Xi is betting that Trump will back down as price increases in politically sensitive states make him worry about losing the next election in 2020. Xi enjoys something closer to life-time job security, thanks to the repeal of Chinese presidential term limits in February.
The sharp downturn in Chinese stock markets amid rising trade tensions is scarcely a threat to his rule. His party-led government has a big say over strategy and investments plans at giant state-owned enterprises, which control 40 percent of China’s industrial assets and some of the world’s biggest banks.

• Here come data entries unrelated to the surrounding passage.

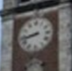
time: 8:43
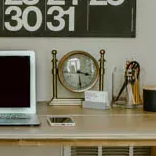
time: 3:29
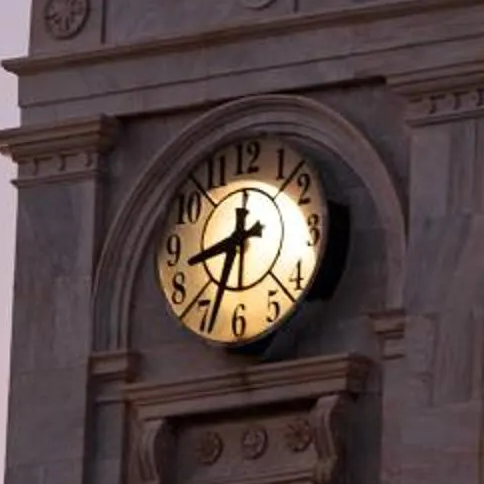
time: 8:33
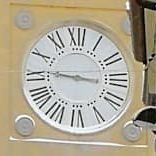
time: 9:16
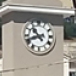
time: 10:41
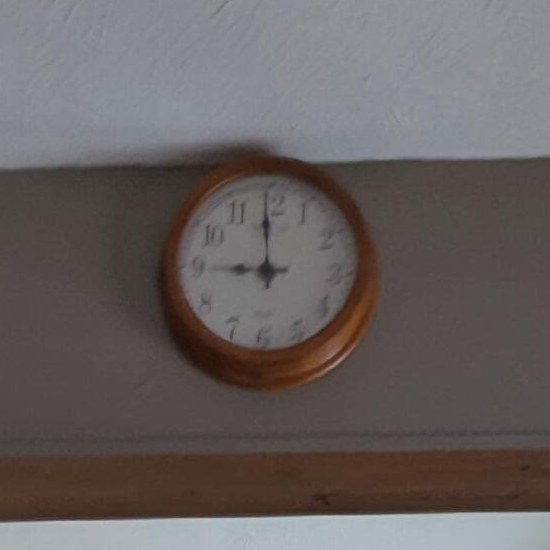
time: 8:59
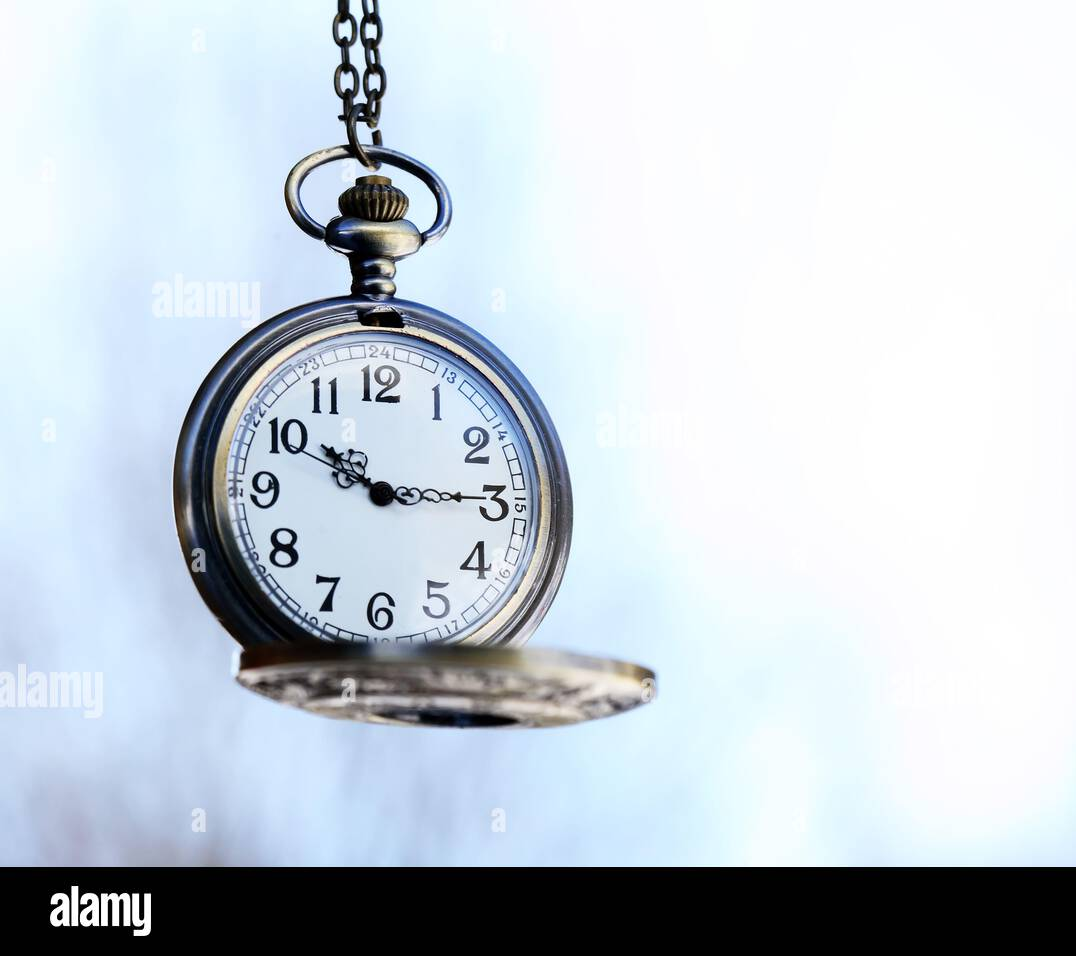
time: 10:14
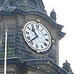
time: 10:37
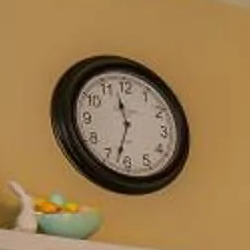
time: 11:32
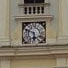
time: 5:48
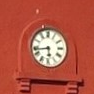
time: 5:43
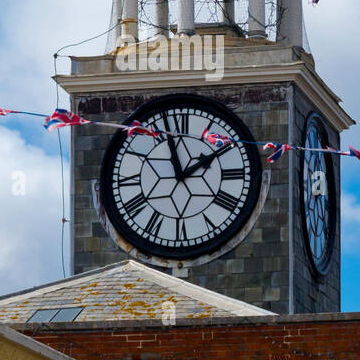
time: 1:57
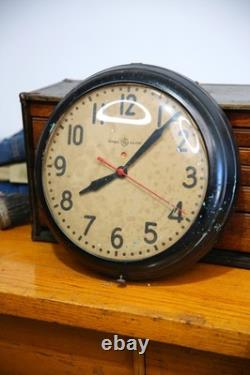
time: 8:07
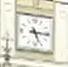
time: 5:15
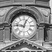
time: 12:46
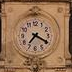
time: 7:19
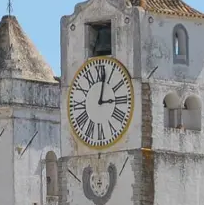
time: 3:02
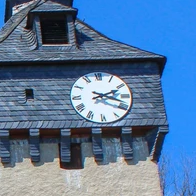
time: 2:18
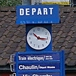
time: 10:16
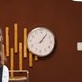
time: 1:06
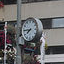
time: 7:44
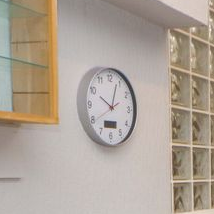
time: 10:03
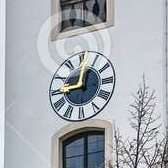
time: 9:01
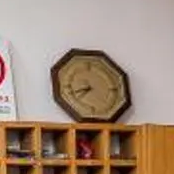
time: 7:41
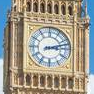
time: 3:12
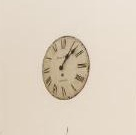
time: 1:07
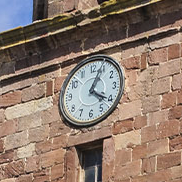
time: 4:04
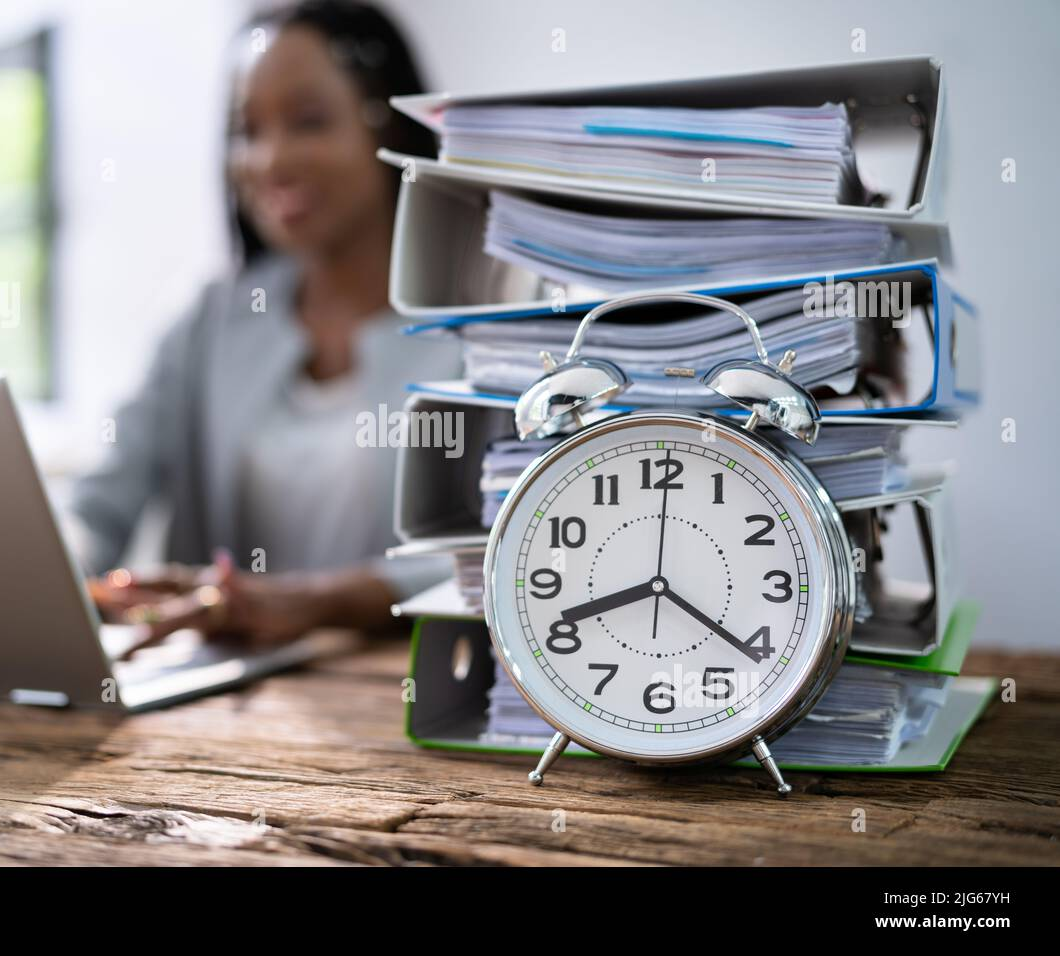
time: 8:21
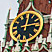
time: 12:13
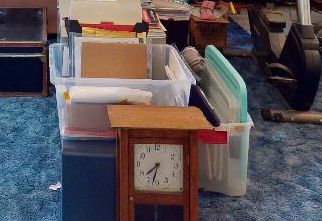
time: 7:32
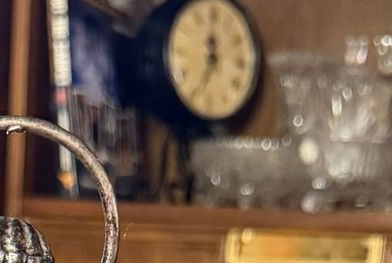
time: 11:34
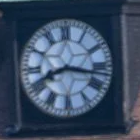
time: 8:16
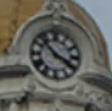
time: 3:52
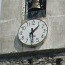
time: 1:29
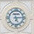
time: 5:14
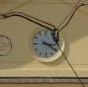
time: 3:20
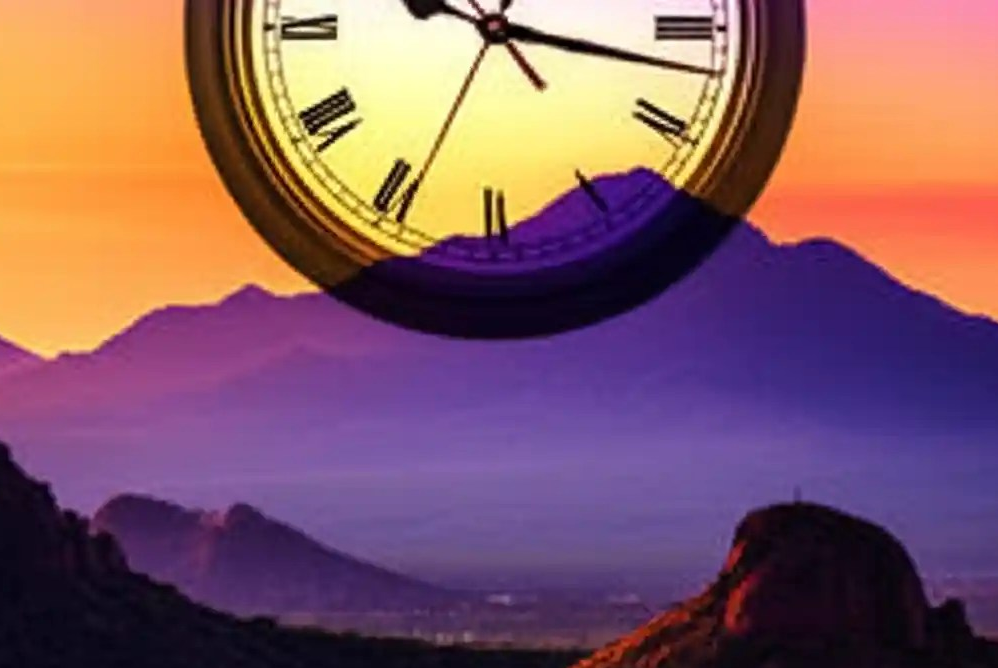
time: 10:17
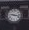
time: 9:17
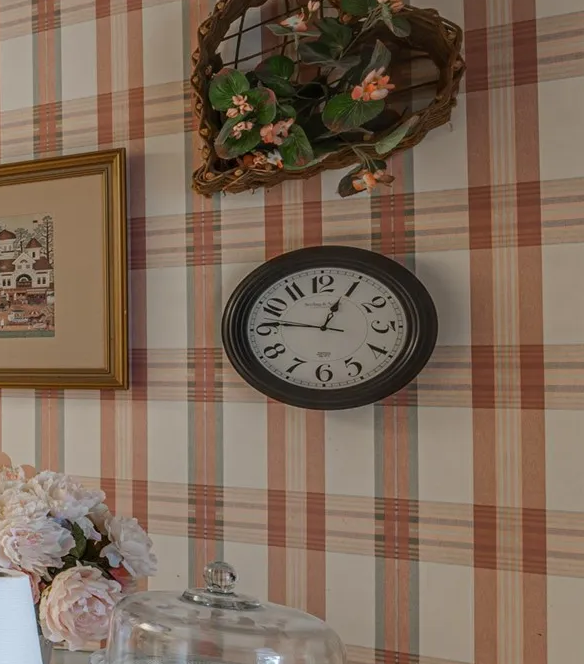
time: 12:46
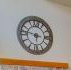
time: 5:46
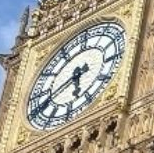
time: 5:40
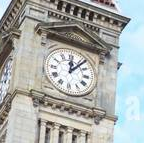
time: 12:06
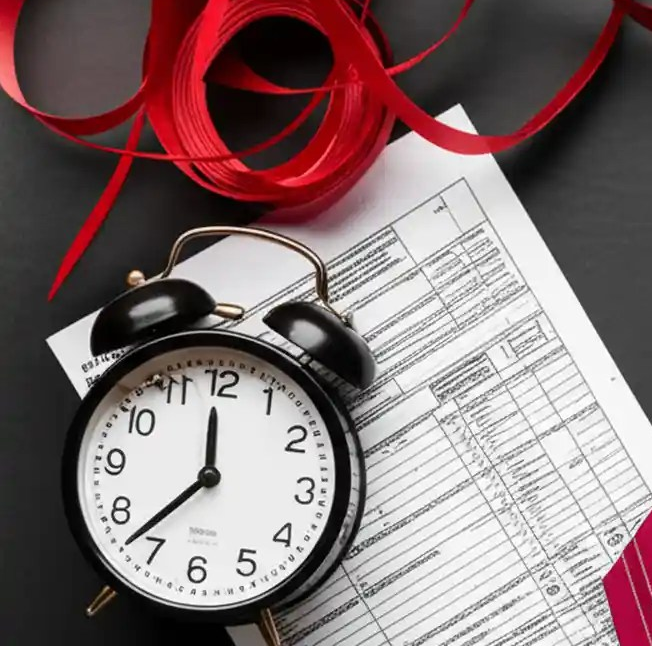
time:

Still, anti-trade rhetoric underpinned Trump’s election win, and if anything the former New York real estate developer has doubled down on using tariffs in spats with both foes and allies. Although polls suggest Trump faces difficult mid-term elections in November, a fight to replace a U.S. Supreme Court justice may prompt his political base to overlook slightly higher monthly bills.
Economists and trade experts who testified in June before the U.S.-China Economic and Security Review Commission, set up by Congress to track the national security implications of trade with China, say tariffs are likely to inflict a lot of economic damage on both economies and depress global trade.
China will also return the favor — Beijing has announced plans to target U.S. auto, aircraft, plastics and chemicals sectors — and “the imposition of tariffs will not solve the underlying Chinese distortive behavior,” warned Linda Menghetti Dempsey, vice president of International Economic Affairs at the National Association of Manufacturers.
Instead of using tariffs, the U.S. could’ve sought to join with the European Union and Japan to bring a case against China at the World Trade Organization. But that’s unlikely after Trump slapped tariffs on EU nations and Japan, while also undermining the WTO. His withdrawal from the 11-nation Trans-Pacific Partnership trade deal removed another key device to alter China’s behavior.
Some prominent academics are calling for more drastic measures to undercut China’s practice of trading market access for technology transfers, such as unwinding Asian supply networks in high-end tech sectors.
Harvard Business School Professor Willy C. Shih favors tax incentives, and even setting up import processing zones in the U.S. to repatriate offshore suppliers for the likes of Intel, Apple and Microsoft. “It would strengthen our ability to sustain the most advanced semiconductor fabs in the United Sates,” Shih said.
In the end, the U.S. and China economic rivalry probably won’t be decided by administrative law judges or trade negotiators, but in the global marketplace. Right now, the U.S. still enjoys a lead in many tech and manufacturing sectors, particularly aerospace and biotech.
Yet the days when China could be dismissed as merely a low-wage assembly center for Western manufacturers are long gone. This is a country on what it views as a historic mission to become a 21st century economic power, and the contest is just beginning.